Little Wolf Coffee Massachusetts

All images courtesy of Little Wolf Coffee.

In the coastal Massachusetts town of Ipswich, a new local roaster has moved into its permanent roastery café home with mobility also built into the design. Little Wolf Coffee, which opened its doors to the public early last month, has production centered on a Probat P12/2 at one end of the space, and a full yet modular espresso and brewing bar on the other.

The portion of the counter equipped with coffee preparation gear is a California-made, white marble-surfaced and wood-paneled Barista Capsule, which detaches for easy transport out for catering events and other pop-ups. The greater configuration is called the Alpha Station, made by Capsule MFG.

Little Wolf Coffee Massachusetts

“The detachable part of the bar is the Barista Capsule, then it docks into their little docking station, so when it’s here it just looks like a coffee bar. It’s worked out pretty well,” said Little Wolf owner Chris Gatti, who takes the show on the road on weekends.

Prior to Little Wolf, Gatti was a hobbyist home-roaster in Seattle, Wash., armed with a Qwest M3 and a desire to learn more. After some formal SCAA classes he decided to follow his passion out of a seasonal tax preparation business and into professional coffee while also moving from Seattle to the Boston area. Now his greens sourced through Café Imports, Red Fox Coffee Merchants, Levelup Coffee and Nordic Approach are packaged for retail and wholesale and made into drinks served in the High Street location in Ipswich and other events both public and private.

Little Wolf Coffee Massachusetts

The equipment on the capsule includes a La Marzocco GS3 MP customized by Pantechnicon Design, a two-headed Mahlkonig EKK43 grinder, a one-gallon Curtis batch brewer and a hot water tower for tea and Americanos.

Coffees are roasted preserve and showcase their natural characteristics first and foremost, not to fit any predetermined method of brewing, although in the sourcing process particularly in the early days of the business, Gatti wanted to provide a spectrum of versatile options that are flexible enough to accommodate customers’ various home practices as well as to be rotated through both espresso and brew on the café bar.

“Our Kenyan still has the distinct juicy Kenyan acidity, but it errs much more on the sweet side, so it’s more caramely than it is tomatoey or anything like that,” said Gatti, adding that its sweetness makes it suitable for espresso. “It actually even pairs with milk pretty well, which is rare for a Kenyan. It definitely was a thought I was going into in sourcing that Kenyan.”
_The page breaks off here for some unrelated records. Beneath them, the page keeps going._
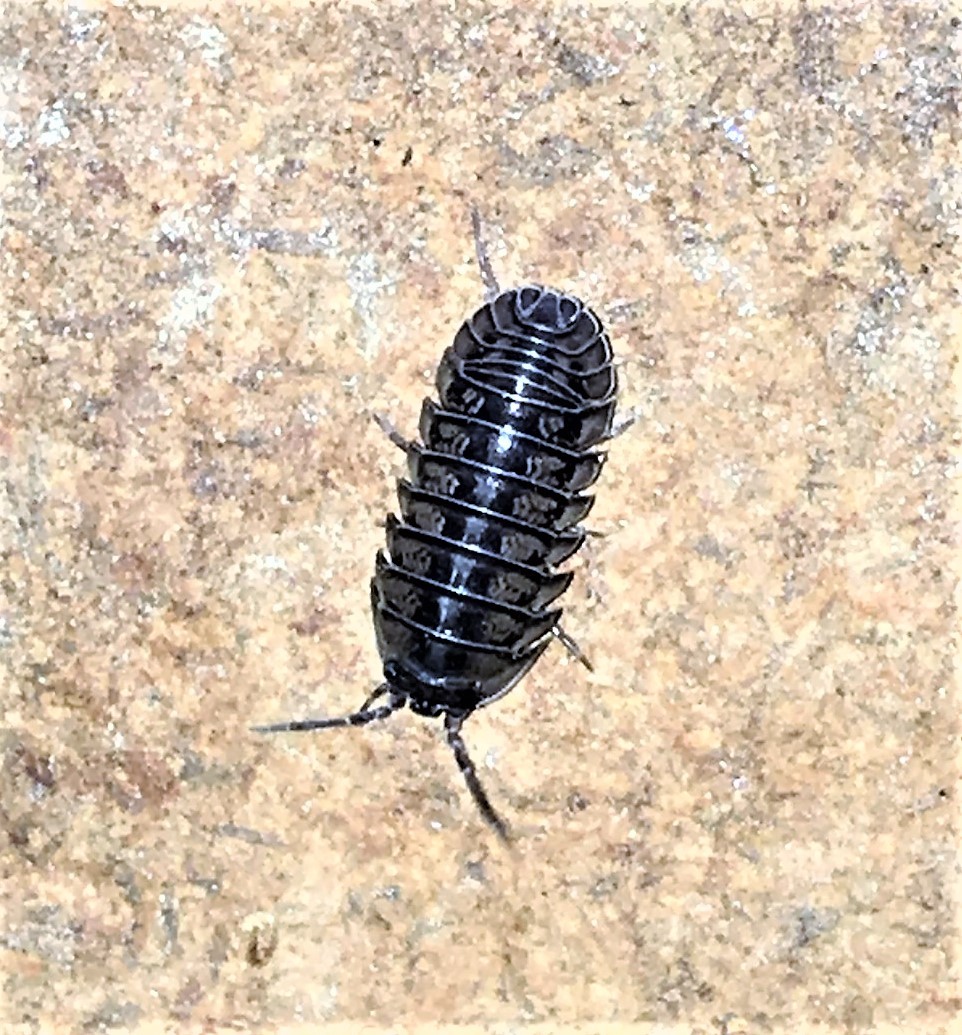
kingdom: Animalia
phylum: Arthropoda
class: Malacostraca
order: Isopoda
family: Armadillidiidae
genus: Armadillidium
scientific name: Armadillidium nasatum
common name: Isopod
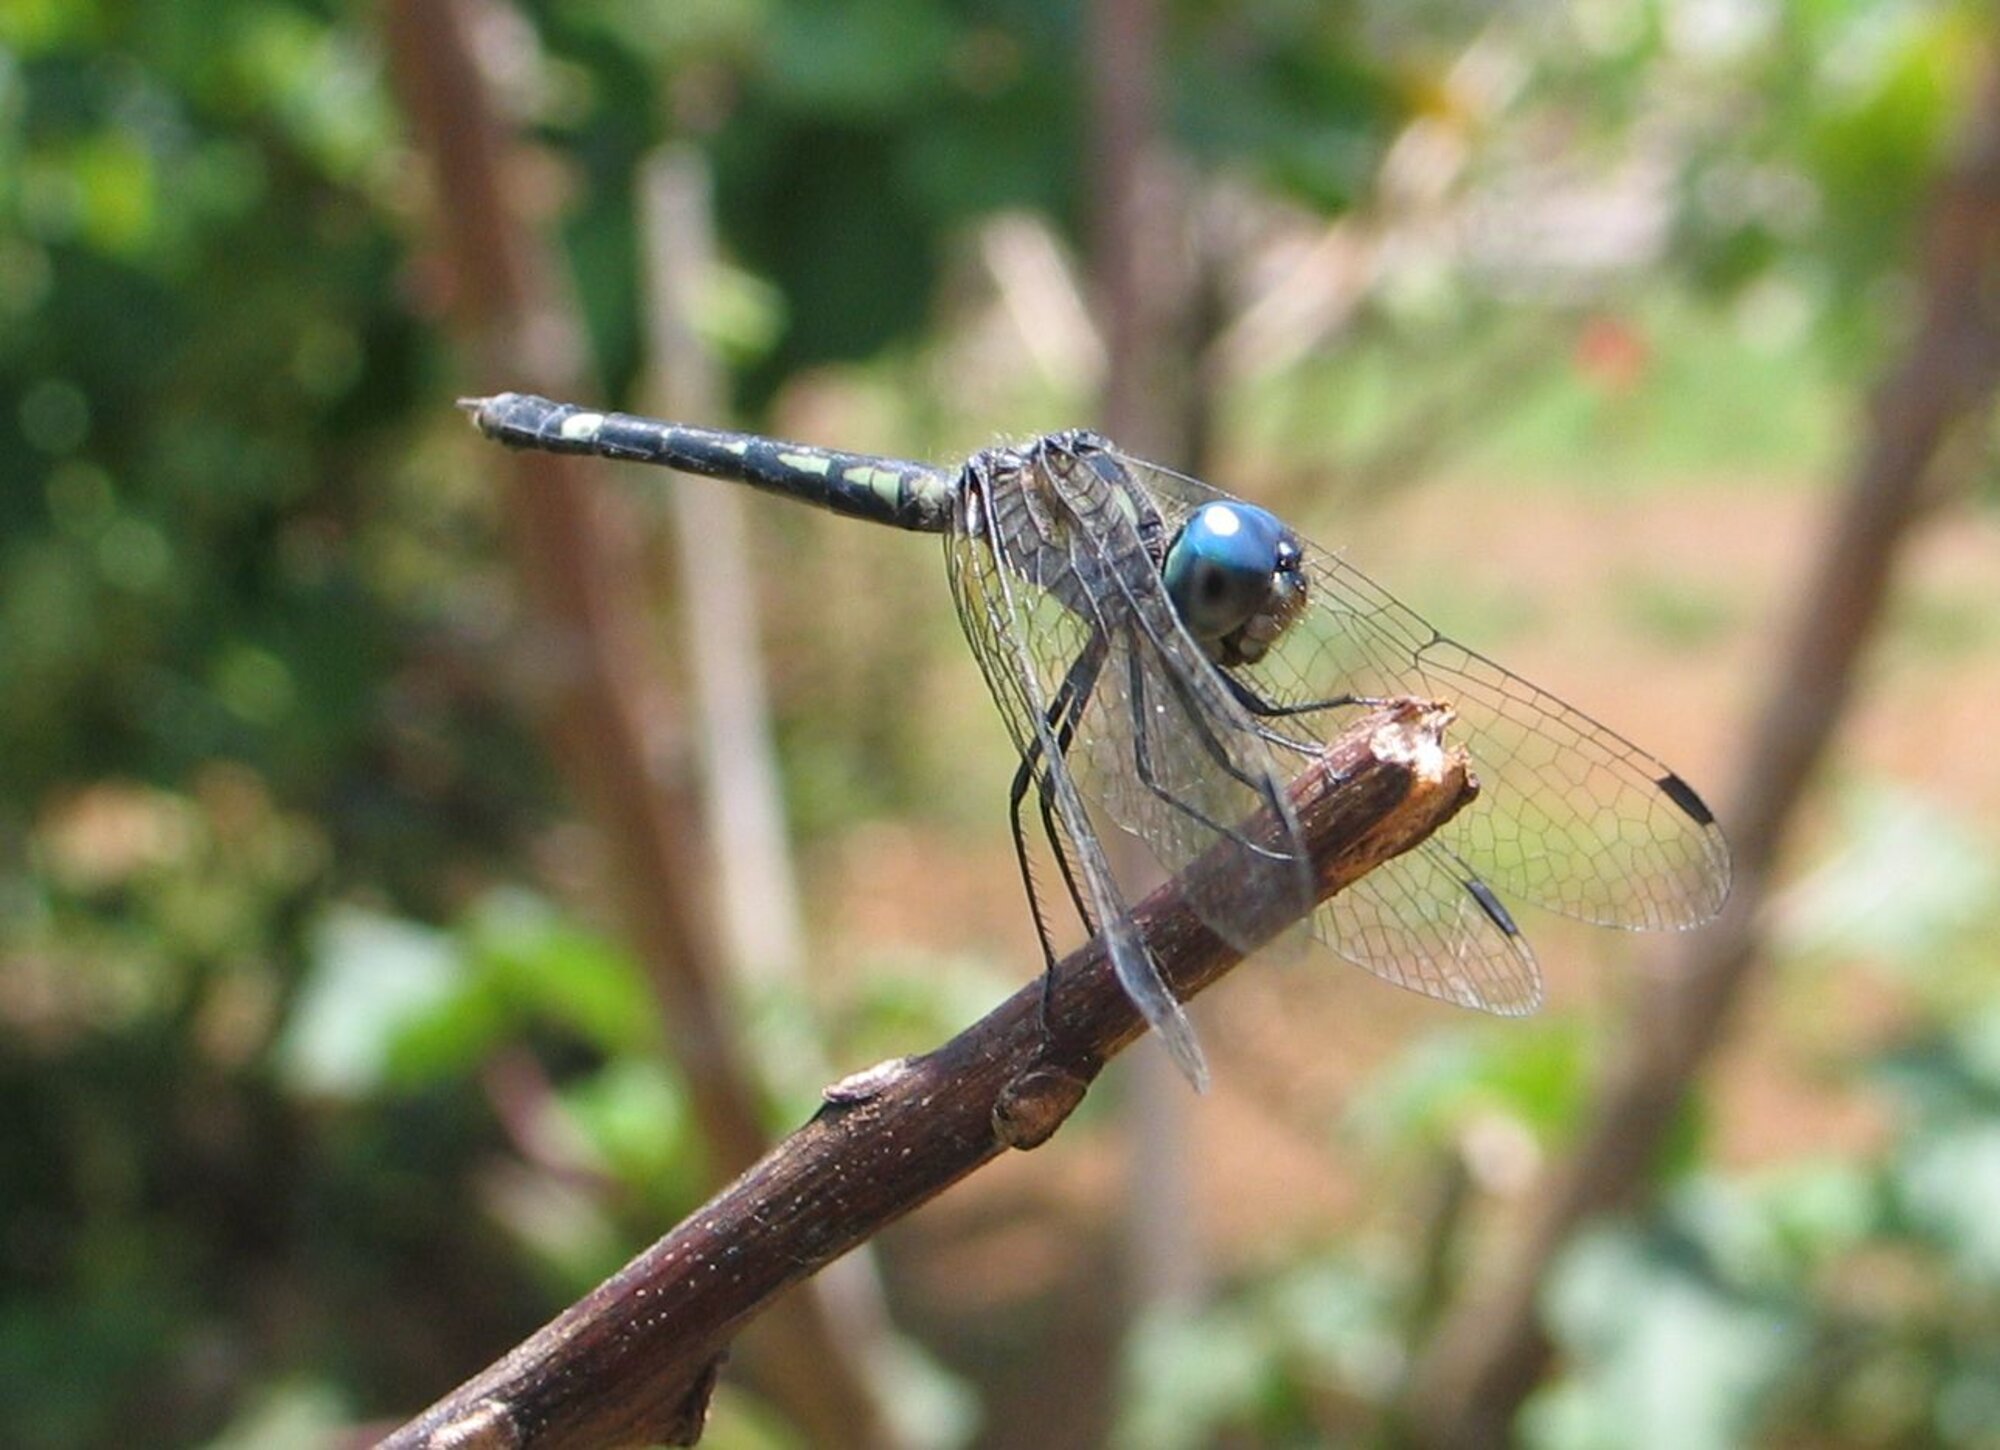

Little Wolf Coffee Massachusetts

The initial offerings of Little Wolf include the Kenyan, a Colombian for lovers of the classic, familiar coffee style, and one washed and one natural Ethiopian — a spread Gatti thinks hits enough different bases to please a variety of palates, without having to shoehorn a bean into a roast level or a brew-method profile that’s anything other than truest to its inherently unique qualities.

Going forward, in the long run Gatti can foresee an additional retail location that would be a more centrally located, higher-volume flagship for the brand, while in the immediate term, growing the wholesale business and spreading brand awareness through events and pop-ups is the plan.

Little Wolf Coffee Massachusetts

“I would love to get our coffee into more places in the immediate New England area because I feel like New England has a lot of growth yet to come in coffee. We’re so ingrained with Dunkin Donuts with our culture up here that specialty coffee has been a little bit slower to catch on,” said Gatti, adding that he’d like to provide people’s first experience with a note of natural strawberry in the cup, to give them the best latte they’ve ever had, or to simply spread the quality and sustainability messages of specialty coffee in general. “I really wanted to be able to share with people that coffee doesn’t have to be what Dunkin Donuts says coffee is.”